Current Limitations and Practical Considerations

While NextStep-1 offers impressive capabilities, prospective adopters should note several constraints:

  • Training and evaluation code are not yet released, limiting full reproducibility or fine-tuning. Only inference is currently supported.
  • The system depends on a custom VAE tokenizer that must be downloaded separately and referenced via an absolute local path.
  • Early versions of the inference code may exhibit instability with torch.compile; workarounds (like disabling compilation) are documented but add minor friction.
  • Hardware requirements are non-trivial: a CUDA 12.1 environment with sufficient VRAM (likely 24GB+) is needed to run the 14B model at 512×512 resolution.
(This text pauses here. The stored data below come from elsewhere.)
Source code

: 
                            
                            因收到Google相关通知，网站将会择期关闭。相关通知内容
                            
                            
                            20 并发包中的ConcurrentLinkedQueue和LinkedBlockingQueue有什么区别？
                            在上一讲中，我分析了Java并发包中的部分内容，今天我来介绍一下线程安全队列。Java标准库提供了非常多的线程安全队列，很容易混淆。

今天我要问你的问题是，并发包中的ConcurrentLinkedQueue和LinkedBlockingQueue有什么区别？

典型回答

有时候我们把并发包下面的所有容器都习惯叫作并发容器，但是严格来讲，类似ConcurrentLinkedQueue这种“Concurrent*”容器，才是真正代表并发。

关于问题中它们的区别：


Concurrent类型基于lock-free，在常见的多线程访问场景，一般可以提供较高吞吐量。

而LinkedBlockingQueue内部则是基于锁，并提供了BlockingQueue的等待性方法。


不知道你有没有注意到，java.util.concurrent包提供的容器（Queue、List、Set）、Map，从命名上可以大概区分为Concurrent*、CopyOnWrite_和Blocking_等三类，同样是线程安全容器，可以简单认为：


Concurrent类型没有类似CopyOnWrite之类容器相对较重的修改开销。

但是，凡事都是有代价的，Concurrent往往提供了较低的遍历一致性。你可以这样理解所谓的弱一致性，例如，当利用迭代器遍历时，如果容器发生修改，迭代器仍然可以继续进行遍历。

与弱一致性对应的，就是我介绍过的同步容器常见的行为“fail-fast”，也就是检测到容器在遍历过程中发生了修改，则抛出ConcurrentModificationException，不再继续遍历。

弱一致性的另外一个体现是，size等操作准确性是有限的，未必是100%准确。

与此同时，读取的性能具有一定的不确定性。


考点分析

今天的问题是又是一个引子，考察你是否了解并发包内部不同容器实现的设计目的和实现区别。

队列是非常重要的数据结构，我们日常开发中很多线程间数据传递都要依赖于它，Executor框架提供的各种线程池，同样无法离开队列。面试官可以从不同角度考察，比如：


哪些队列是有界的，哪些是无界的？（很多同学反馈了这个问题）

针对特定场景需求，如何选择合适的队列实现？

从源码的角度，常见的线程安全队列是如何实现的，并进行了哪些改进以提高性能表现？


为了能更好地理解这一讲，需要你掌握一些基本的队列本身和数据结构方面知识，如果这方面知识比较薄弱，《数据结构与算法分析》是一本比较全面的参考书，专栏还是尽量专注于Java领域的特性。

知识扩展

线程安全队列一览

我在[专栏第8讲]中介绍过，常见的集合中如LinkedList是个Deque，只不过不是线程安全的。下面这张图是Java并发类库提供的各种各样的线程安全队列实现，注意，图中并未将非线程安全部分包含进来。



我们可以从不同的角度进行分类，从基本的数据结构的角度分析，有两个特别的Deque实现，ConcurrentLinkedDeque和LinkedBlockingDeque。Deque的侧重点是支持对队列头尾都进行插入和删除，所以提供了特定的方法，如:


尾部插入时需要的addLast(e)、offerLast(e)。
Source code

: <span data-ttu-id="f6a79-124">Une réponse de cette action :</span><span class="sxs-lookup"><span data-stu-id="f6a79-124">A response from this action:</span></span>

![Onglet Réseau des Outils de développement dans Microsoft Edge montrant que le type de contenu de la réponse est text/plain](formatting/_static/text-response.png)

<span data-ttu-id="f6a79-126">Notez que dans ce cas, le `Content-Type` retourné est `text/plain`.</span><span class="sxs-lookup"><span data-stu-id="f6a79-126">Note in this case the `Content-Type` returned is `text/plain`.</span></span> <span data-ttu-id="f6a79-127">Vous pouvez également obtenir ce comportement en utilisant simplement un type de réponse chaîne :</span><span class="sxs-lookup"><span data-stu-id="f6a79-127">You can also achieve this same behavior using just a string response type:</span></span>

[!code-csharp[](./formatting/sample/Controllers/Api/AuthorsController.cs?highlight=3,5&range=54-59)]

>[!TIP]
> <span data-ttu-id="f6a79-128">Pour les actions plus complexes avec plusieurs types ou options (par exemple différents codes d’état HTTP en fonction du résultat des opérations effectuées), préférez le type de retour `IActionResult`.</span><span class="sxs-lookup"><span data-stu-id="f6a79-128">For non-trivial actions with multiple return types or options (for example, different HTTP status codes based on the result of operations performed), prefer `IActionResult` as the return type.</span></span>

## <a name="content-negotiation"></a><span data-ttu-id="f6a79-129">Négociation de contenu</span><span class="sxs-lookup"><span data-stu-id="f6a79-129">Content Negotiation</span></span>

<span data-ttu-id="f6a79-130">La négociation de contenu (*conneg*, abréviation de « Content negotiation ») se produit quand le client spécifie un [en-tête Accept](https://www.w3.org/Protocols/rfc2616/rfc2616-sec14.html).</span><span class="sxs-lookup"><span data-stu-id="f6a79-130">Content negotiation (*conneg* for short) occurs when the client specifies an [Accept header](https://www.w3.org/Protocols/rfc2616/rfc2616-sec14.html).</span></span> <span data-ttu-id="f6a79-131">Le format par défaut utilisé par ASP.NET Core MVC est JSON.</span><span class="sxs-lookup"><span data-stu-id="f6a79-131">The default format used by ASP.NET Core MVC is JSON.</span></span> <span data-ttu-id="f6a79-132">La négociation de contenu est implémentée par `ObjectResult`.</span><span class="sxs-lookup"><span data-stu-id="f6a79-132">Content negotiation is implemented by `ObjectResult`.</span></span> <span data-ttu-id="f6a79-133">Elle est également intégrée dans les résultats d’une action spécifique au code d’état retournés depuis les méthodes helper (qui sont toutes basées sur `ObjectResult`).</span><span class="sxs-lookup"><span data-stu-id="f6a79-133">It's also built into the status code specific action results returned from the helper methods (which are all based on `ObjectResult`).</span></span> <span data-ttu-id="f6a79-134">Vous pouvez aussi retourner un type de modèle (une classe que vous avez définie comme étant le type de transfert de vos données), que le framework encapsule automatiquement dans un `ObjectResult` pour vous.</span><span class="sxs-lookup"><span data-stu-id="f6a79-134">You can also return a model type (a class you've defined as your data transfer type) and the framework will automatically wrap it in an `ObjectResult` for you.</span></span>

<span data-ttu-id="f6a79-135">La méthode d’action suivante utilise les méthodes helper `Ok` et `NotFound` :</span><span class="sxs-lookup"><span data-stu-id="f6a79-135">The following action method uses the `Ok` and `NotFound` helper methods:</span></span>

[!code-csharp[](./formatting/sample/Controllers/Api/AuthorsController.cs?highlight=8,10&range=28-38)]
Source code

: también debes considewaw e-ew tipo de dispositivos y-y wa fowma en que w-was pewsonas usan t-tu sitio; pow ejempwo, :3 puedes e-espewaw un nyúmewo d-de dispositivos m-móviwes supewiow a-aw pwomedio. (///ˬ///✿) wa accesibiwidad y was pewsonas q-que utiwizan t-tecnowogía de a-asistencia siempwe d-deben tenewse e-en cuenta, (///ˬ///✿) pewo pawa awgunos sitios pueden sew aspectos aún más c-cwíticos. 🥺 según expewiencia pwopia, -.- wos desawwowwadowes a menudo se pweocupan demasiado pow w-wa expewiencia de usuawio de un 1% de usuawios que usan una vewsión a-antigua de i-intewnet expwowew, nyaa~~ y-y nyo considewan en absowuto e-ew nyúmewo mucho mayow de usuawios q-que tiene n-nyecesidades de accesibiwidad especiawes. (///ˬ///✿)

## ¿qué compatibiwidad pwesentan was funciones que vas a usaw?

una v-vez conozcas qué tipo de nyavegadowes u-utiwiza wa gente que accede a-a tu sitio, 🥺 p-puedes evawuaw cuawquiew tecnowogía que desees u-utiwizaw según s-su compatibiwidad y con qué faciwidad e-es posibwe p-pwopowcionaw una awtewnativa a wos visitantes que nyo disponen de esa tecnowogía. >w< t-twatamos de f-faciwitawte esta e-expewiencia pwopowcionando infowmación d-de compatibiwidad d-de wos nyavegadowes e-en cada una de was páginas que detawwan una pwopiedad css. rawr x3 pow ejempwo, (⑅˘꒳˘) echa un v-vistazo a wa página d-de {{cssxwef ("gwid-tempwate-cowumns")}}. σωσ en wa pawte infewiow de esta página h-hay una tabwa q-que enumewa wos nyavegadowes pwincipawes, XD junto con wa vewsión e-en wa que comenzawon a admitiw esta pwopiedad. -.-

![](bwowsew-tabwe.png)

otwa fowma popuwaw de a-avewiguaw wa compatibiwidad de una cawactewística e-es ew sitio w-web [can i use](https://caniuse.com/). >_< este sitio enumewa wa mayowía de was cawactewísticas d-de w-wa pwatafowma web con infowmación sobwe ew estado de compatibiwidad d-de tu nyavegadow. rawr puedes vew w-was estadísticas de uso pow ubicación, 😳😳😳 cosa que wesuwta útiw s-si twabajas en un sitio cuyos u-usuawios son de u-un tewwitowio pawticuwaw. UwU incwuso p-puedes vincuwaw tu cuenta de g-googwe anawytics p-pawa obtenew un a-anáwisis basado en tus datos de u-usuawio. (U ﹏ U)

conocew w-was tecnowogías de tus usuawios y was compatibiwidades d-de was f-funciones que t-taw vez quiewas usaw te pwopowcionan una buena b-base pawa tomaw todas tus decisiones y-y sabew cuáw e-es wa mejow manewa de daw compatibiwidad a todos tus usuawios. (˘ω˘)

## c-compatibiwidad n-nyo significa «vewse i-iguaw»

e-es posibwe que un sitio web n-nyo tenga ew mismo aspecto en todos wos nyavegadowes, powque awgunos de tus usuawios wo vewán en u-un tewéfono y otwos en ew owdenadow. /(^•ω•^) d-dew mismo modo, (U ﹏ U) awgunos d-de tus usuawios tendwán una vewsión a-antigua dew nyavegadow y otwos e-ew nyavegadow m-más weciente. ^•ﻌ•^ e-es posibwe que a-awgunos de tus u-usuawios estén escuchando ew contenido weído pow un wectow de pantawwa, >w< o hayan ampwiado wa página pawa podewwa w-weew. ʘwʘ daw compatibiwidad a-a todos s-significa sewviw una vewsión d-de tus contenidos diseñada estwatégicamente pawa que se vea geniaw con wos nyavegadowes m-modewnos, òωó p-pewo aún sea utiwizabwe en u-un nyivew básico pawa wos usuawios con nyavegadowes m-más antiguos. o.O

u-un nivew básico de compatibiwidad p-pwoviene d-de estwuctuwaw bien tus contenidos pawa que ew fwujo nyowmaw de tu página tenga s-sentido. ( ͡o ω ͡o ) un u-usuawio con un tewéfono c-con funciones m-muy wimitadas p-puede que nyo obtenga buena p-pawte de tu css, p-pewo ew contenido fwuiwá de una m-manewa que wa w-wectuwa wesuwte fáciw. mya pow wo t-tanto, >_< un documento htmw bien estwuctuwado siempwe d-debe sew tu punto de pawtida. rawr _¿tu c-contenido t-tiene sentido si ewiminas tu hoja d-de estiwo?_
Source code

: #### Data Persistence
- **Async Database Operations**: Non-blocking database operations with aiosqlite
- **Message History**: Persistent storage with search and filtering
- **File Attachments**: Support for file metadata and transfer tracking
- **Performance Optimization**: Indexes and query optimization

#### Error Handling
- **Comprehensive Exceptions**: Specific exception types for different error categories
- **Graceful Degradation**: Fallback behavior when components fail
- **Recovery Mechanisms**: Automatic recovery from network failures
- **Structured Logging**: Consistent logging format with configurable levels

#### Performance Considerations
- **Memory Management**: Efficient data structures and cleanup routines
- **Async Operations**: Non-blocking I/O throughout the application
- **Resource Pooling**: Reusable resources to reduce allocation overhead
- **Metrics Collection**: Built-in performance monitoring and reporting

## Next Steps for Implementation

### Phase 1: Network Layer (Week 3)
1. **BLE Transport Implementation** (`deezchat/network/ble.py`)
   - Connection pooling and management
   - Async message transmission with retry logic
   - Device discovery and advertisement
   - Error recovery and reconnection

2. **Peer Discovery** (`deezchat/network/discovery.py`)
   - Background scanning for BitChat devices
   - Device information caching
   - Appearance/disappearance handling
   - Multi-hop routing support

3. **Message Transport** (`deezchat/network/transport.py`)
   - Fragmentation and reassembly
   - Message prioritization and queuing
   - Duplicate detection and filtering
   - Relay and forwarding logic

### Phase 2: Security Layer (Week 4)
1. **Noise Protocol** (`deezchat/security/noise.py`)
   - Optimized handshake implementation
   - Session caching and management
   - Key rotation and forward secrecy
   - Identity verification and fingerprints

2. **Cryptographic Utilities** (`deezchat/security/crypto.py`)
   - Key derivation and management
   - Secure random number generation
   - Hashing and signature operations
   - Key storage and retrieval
These limitations are typical for newly released research systems and are likely to be addressed as the project matures. For teams focused on inference and prototyping, however, the available assets already provide a powerful starting point.

Summary

NextStep-1 redefines what’s possible with autoregressive image generation by replacing diffusion and discrete tokens with a clean, continuous-token architecture. It delivers high-fidelity visuals, native editing support, and architectural simplicity—all within a scalable transformer framework. For technical teams evaluating generative AI solutions, it represents a compelling alternative to diffusion-heavy or quantization-based pipelines, especially when image quality, editability, and integration ease are priorities. With public model weights and working inference code already available, now is an ideal time to explore its potential in your own projects.